Data shown:

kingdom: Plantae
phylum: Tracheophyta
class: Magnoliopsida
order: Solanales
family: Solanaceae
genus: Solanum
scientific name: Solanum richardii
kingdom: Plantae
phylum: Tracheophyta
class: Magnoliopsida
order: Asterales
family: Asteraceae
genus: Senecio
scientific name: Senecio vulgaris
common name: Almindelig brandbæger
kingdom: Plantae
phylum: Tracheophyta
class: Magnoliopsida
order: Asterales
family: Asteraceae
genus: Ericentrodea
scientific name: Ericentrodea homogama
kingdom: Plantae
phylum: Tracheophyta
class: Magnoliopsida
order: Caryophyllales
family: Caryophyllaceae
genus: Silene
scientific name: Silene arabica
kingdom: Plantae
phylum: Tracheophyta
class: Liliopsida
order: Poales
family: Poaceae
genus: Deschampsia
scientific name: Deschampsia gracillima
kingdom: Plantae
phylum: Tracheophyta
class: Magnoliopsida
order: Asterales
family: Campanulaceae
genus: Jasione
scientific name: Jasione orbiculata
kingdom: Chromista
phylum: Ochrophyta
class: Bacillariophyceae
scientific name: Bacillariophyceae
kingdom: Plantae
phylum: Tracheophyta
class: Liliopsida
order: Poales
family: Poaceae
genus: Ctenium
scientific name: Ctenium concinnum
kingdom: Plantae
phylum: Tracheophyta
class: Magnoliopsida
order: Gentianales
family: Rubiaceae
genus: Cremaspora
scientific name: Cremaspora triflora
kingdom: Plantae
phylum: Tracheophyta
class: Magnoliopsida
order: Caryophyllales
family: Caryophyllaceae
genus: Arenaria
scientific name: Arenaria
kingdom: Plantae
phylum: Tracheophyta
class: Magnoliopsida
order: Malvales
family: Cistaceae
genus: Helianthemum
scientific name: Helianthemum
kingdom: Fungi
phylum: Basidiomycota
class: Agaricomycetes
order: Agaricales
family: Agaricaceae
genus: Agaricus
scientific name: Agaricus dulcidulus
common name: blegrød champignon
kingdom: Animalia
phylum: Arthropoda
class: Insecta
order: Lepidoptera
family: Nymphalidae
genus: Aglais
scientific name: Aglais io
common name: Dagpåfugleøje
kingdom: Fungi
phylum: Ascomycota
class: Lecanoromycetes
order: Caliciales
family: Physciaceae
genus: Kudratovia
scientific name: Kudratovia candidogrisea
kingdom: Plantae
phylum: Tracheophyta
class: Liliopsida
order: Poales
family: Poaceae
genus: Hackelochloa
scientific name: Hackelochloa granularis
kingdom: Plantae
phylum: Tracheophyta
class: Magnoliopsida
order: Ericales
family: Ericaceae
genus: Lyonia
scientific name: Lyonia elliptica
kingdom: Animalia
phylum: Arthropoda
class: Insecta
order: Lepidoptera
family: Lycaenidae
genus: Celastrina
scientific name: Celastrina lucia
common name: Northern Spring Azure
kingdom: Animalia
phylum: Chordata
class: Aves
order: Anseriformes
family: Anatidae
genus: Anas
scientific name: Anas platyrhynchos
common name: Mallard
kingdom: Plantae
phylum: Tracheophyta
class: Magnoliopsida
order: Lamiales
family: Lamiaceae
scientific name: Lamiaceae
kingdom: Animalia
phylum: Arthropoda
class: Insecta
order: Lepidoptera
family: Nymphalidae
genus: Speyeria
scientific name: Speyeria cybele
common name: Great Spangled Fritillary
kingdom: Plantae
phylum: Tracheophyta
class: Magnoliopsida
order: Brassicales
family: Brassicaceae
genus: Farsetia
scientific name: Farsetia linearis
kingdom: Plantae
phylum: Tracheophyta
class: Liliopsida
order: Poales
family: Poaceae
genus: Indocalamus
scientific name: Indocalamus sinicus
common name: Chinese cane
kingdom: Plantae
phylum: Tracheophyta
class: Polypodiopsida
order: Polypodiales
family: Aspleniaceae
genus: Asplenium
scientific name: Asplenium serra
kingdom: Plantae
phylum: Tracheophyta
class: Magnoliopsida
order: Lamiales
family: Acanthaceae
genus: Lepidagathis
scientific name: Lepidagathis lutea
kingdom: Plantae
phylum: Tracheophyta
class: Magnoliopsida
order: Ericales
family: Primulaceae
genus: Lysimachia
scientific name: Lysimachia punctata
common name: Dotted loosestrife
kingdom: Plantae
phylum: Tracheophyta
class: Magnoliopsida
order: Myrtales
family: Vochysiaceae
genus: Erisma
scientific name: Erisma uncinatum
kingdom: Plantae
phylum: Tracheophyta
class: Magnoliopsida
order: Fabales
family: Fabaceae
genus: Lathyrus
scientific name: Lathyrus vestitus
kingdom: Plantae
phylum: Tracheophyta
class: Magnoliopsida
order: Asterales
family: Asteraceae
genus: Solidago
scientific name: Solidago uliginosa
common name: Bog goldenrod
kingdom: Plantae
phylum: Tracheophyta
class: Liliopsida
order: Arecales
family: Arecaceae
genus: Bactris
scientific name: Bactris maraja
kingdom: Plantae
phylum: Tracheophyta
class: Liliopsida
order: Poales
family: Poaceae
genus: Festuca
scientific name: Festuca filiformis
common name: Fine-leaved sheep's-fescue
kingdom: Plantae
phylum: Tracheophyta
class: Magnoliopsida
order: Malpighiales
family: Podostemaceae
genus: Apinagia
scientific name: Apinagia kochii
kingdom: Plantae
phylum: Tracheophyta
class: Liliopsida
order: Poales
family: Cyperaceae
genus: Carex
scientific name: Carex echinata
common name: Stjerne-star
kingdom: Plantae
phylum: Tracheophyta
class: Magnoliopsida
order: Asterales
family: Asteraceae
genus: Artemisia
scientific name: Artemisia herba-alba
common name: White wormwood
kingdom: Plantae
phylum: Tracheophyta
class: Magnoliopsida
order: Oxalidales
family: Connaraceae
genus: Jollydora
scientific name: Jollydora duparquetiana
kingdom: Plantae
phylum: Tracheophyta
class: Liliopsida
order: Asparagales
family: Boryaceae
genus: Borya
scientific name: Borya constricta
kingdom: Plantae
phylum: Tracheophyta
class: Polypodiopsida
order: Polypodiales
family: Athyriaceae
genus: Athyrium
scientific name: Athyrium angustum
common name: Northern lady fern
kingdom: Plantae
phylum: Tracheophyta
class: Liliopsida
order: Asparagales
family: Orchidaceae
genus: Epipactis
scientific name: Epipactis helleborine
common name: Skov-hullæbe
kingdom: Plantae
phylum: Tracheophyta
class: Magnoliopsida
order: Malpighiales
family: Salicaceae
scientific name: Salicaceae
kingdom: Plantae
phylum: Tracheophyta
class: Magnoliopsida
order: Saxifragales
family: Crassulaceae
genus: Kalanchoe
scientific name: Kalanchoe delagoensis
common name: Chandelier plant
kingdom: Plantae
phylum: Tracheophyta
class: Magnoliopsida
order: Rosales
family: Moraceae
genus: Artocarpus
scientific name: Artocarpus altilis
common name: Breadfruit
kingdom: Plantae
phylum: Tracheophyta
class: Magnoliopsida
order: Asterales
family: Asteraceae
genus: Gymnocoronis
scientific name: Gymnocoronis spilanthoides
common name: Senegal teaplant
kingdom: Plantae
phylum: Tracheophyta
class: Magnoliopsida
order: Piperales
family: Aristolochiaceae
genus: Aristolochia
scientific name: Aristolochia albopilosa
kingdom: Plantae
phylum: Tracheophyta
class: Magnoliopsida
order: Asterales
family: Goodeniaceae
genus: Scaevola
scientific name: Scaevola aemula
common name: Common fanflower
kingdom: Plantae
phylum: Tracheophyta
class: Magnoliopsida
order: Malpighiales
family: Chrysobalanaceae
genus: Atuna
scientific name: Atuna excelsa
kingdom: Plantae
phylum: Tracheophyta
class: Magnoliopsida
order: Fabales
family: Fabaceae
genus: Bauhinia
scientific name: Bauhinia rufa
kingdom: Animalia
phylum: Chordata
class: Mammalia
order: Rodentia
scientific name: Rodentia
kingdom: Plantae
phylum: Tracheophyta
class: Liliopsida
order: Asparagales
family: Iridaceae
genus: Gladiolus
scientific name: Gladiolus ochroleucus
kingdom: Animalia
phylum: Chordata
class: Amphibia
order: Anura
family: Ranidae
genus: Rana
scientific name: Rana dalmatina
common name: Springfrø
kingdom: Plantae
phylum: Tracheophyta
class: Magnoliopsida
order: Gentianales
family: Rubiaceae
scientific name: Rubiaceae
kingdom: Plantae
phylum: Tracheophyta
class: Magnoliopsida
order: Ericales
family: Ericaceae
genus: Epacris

What is being asked: Output the data from the line with "genus: Erisma" to the line with "genus: Artemisia", both included, as a Markdown table with columns Row and Line, skipping any blank lines.

Finished task:
| Row | Line |
|---|---|
| 1 | genus: Erisma |
| 2 | scientific name: Erisma uncinatum |
| 3 | kingdom: Plantae |
| 4 | phylum: Tracheophyta |
| 5 | class: Magnoliopsida |
| 6 | order: Fabales |
| 7 | family: Fabaceae |
| 8 | genus: Lathyrus |
| 9 | scientific name: Lathyrus vestitus |
| 10 | kingdom: Plantae |
| 11 | phylum: Tracheophyta |
| 12 | class: Magnoliopsida |
| 13 | order: Asterales |
| 14 | family: Asteraceae |
| 15 | genus: Solidago |
| 16 | scientific name: Solidago uliginosa |
| 17 | common name: Bog goldenrod |
| 18 | kingdom: Plantae |
| 19 | phylum: Tracheophyta |
| 20 | class: Liliopsida |
| 21 | order: Arecales |
| 22 | family: Arecaceae |
| 23 | genus: Bactris |
| 24 | scientific name: Bactris maraja |
| 25 | kingdom: Plantae |
| 26 | phylum: Tracheophyta |
| 27 | class: Liliopsida |
| 28 | order: Poales |
| 29 | family: Poaceae |
| 30 | genus: Festuca |
| 31 | scientific name: Festuca filiformis |
| 32 | common name: Fine-leaved sheep's-fescue |
| 33 | kingdom: Plantae |
| 34 | phylum: Tracheophyta |
| 35 | class: Magnoliopsida |
| 36 | order: Malpighiales |
| 37 | family: Podostemaceae |
| 38 | genus: Apinagia |
| 39 | scientific name: Apinagia kochii |
| 40 | kingdom: Plantae |
| 41 | phylum: Tracheophyta |
| 42 | class: Liliopsida |
| 43 | order: Poales |
| 44 | family: Cyperaceae |
| 45 | genus: Carex |
| 46 | scientific name: Carex echinata |
| 47 | common name: Stjerne-star |
| 48 | kingdom: Plantae |
| 49 | phylum: Tracheophyta |
| 50 | class: Magnoliopsida |
| 51 | order: Asterales |
| 52 | family: Asteraceae |
| 53 | genus: Artemisia |